Deux ans après, le Royaume-Uni face à la montée de l'antisémitisme depuis l’attaque du Hamas
L’antisémitisme au Royaume-Uni connaît une recrudescence inquiétante depuis l’attaque du Hamas contre Israël le 7 octobre 2023 : deux ans plus tard, cette thématique s’impose dans le débat public et les politiques de sécurité britannique. Les chiffres sont sans appel : 1 521 incidents antisémites ont été recensés dans le pays au premier semestre 2025, soit une légère baisse par rapport au record de 2024, mais qui reste au second niveau le plus élevé de l’histoire récente. Cette situation traduit une persistance du « sentiment de haine antijuive » associée à la polarisation issue du conflit israélo-palestinien.
Selon le Community Security Trust, une organisation clé pour la sécurité de la communauté juive britannique, plus de la moitié des incidents recensés cette année comportaient des références directes à Israël, Gaza, au Hamas ou au conflit armé. Les grandes métropoles restent particulièrement touchées : Londres enregistre à elle seule 774 faits en six mois (soit 64 % du total national), tandis que Manchester, après avoir été le théâtre d’une attaque violente contre une synagogue, cristallise des peurs renouvelées et un sentiment d’exil chez les citoyens juifs.

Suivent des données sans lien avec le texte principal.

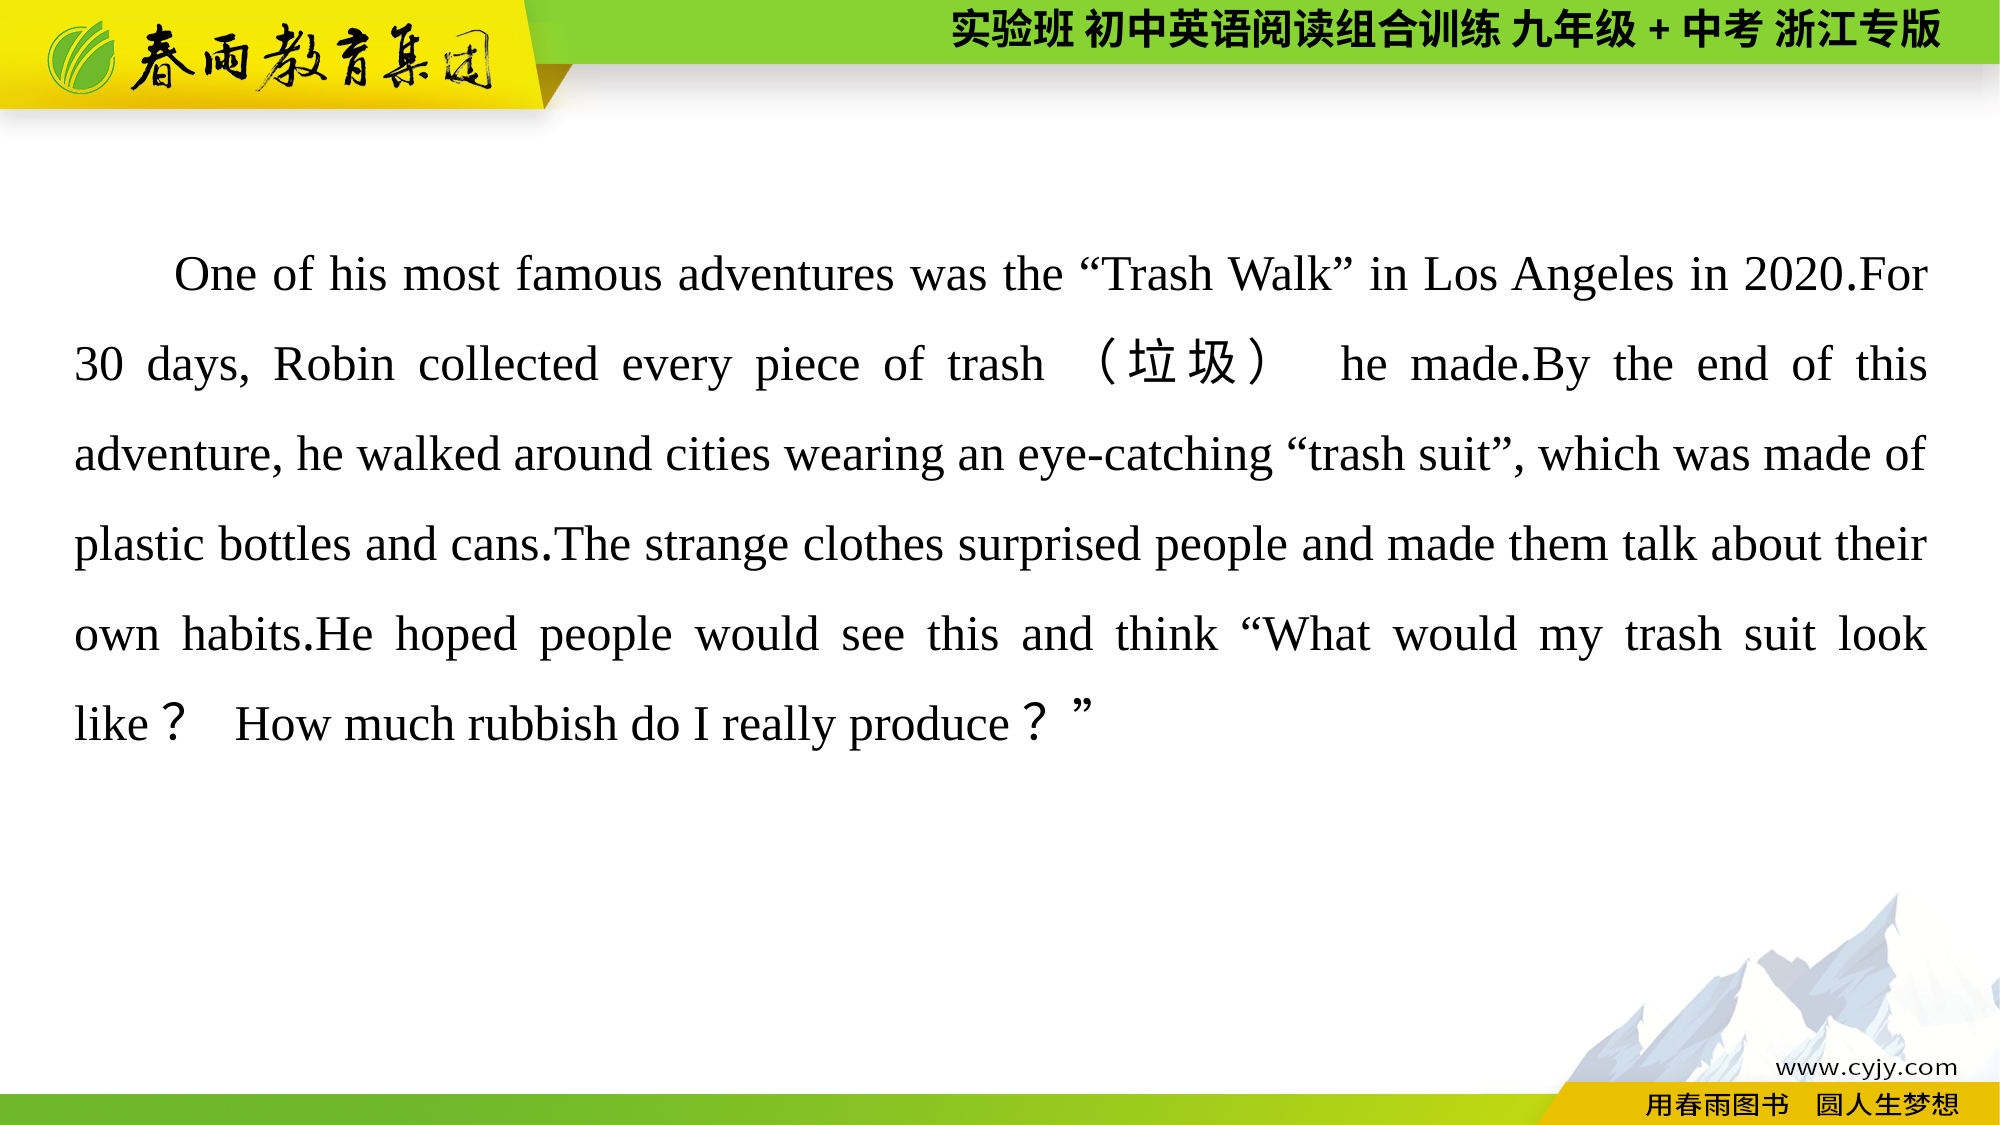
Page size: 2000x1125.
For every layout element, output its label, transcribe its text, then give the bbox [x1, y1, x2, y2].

list One of his most famous adventures was the “Trash Walk” in Los Angeles in 2020.For 30 days, Robin collected every piece of trash（垃圾） he made.By the end of this adventure, he walked around cities wearing an eye-catching “trash suit”, which was made of plastic bottles and cans.The strange clothes surprised people and made them talk about their own habits.He hoped people would see this and think “What would my trash suit look like？ How much rubbish do I really produce？” [59, 202, 1944, 764]
picture [0, 0, 2000, 1125]
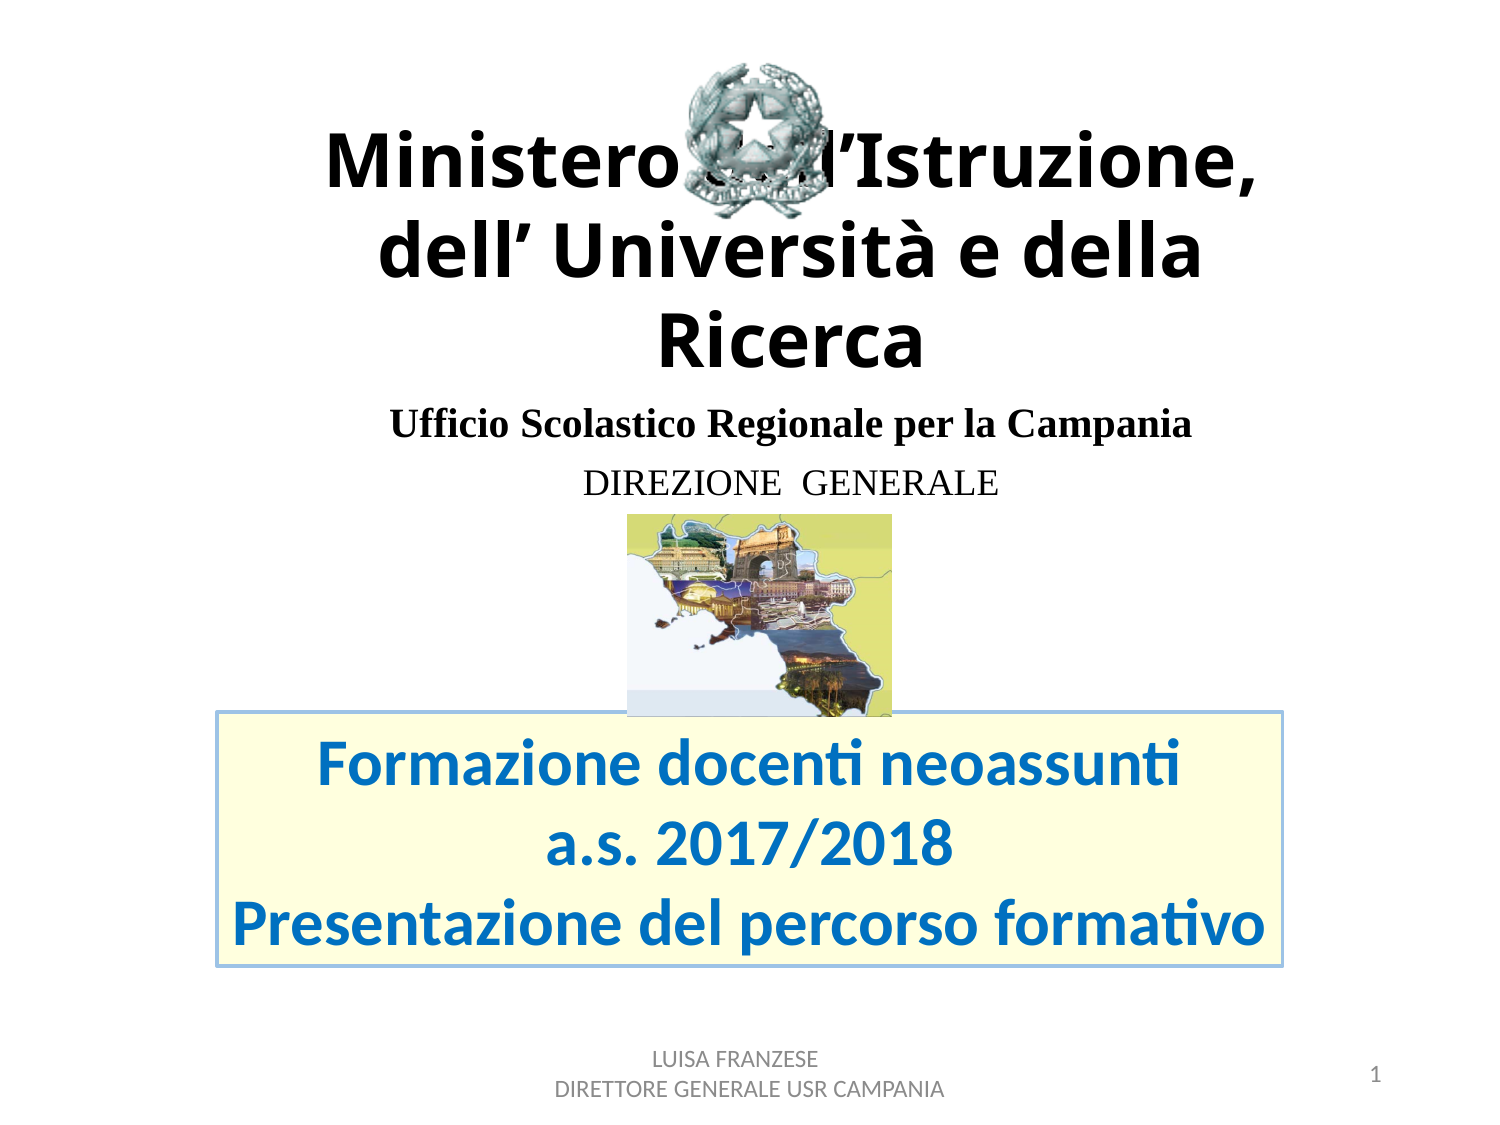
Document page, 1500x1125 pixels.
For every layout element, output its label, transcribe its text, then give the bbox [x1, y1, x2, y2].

picture [655, 54, 857, 238]
footer LUISA FRANZESE DIRETTORE GENERALE USR CAMPANIA [496, 1042, 1004, 1103]
text_box Formazione docenti neoassunti a.s. 2017/2018 Presentazione del percorso formativo [217, 711, 1283, 967]
text_box Ministero dell’Istruzione, dell’ Università e della Ricerca Ufficio Scolastico Regionale per la Campania DIREZIONE GENERALE [253, 89, 1330, 469]
slide_number 1 [1059, 1042, 1397, 1103]
picture [627, 514, 892, 717]
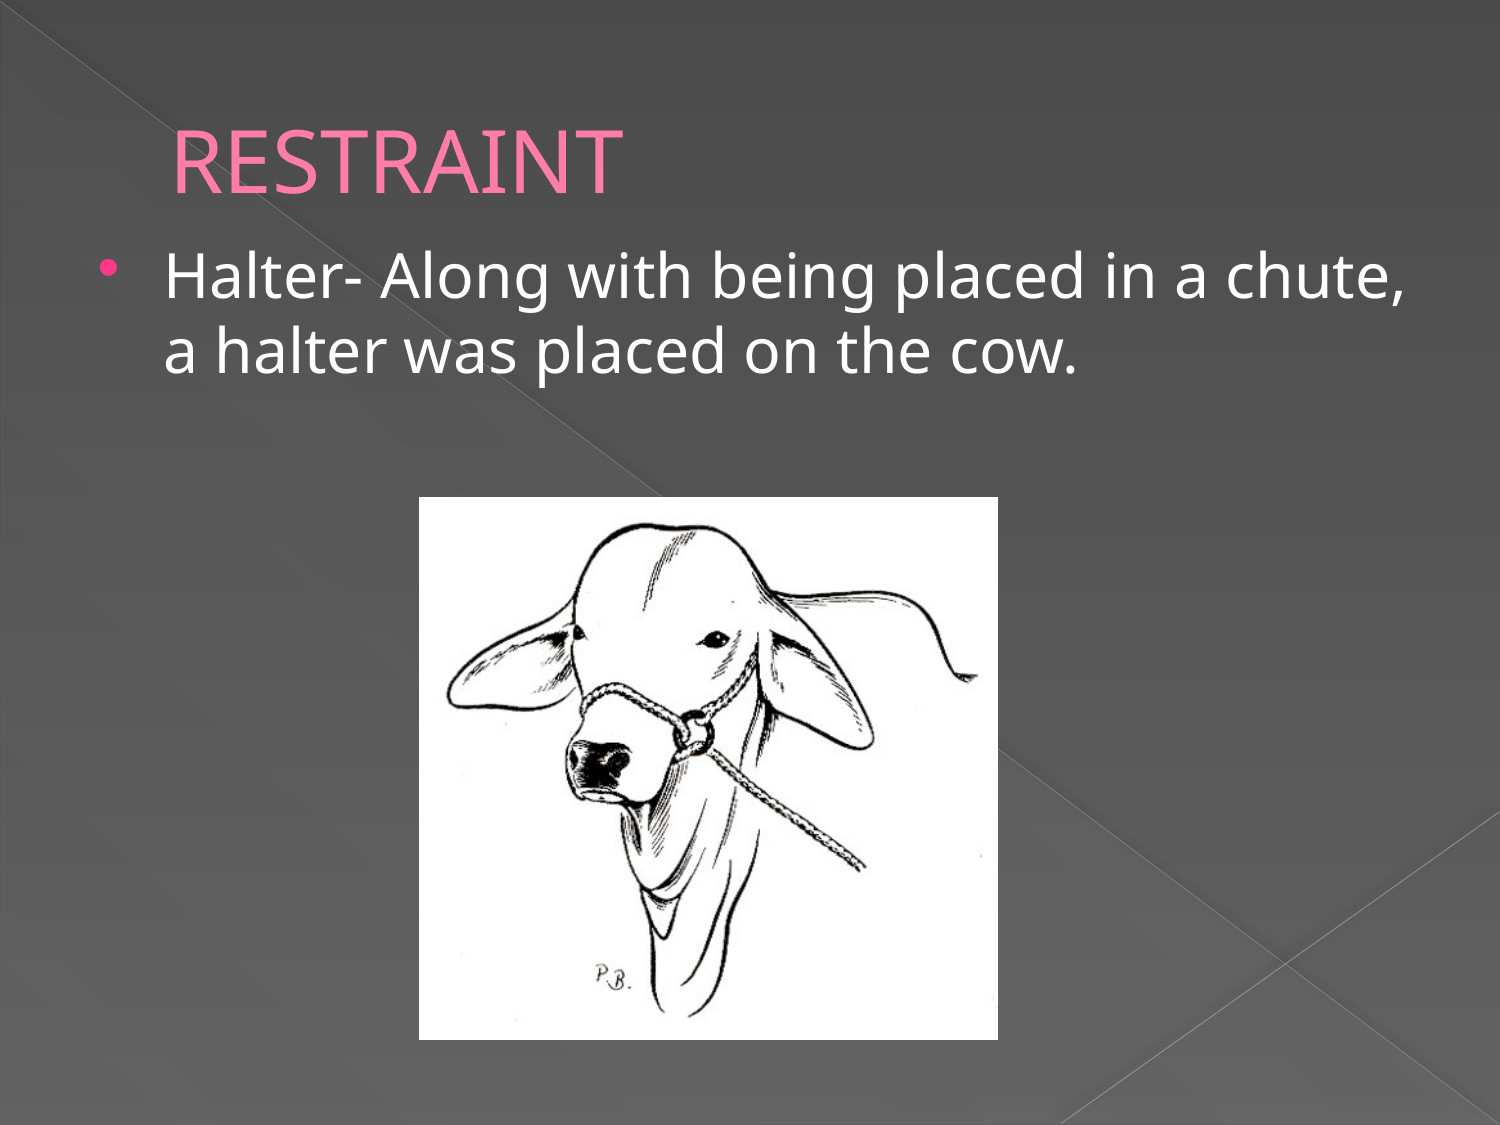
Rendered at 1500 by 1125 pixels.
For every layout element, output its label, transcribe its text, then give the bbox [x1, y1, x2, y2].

list Halter- Along with being placed in a chute, a halter was placed on the cow. [75, 228, 1425, 1059]
picture [418, 497, 998, 1041]
title RESTRAINT [75, 43, 1425, 228]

La corrélation est frappante entre pics d’attaques à l’international (actions militaires en Iran, opérations à Gaza) et flambées de violences ou propos antisémites localement. Le 29 juin, jour de slogans hostiles au festival de Glastonbury, les faits ont culminé. La rhétorique antisioniste et les amalgames avec la politique israélienne nourrissent l’anxiété et la vigilance : 81 % des actes relèvent d’insultes ou de menaces verbales, mais des passages à l’acte physiques sont aussi signalés, dont trois cas de violences extrêmes rien qu’au premier semestre 2025.

Le gouvernement britannique a annoncé une enveloppe supplémentaire de 54 millions de livres pour la protection des lieux communautaires juifs jusqu'en 2028. Parallèlement, un rapport commandé par le Board of Deputies of British Jews souligne les lacunes à combler dans le public : discrimination non gérée dans la fonction publique, ostracisation sur le lieu de travail, peur de pratiquer sa foi ou de se réunir en famille.
Pour autant, la société britannique demeure fracturée sur la réponse à apporter : alors que les dirigeants affichent leur mobilisation, on note à la base une perte de confiance préoccupante. Selon le dernier sondage de la Campaign Against Antisemitism, seuls un tiers des juifs se projettent encore à long terme au Royaume-Uni, tandis que la moitié disent envisager l’exil.
Le phénomène, loin d’être marginal, s’inscrit durablement : la mémoire du 7 octobre nourrit une dialectique où l’histoire juive du pays se mêle à l’actualité la plus brûlante. La stratégie de lutte contre la haine antisémite au Royaume-Uni apparaît comme un enjeu clé : mobilisation, financement, pédagogie, sécurité… autant d’axes majeurs pour conjurer la spirale du repli communautaire et du rejet.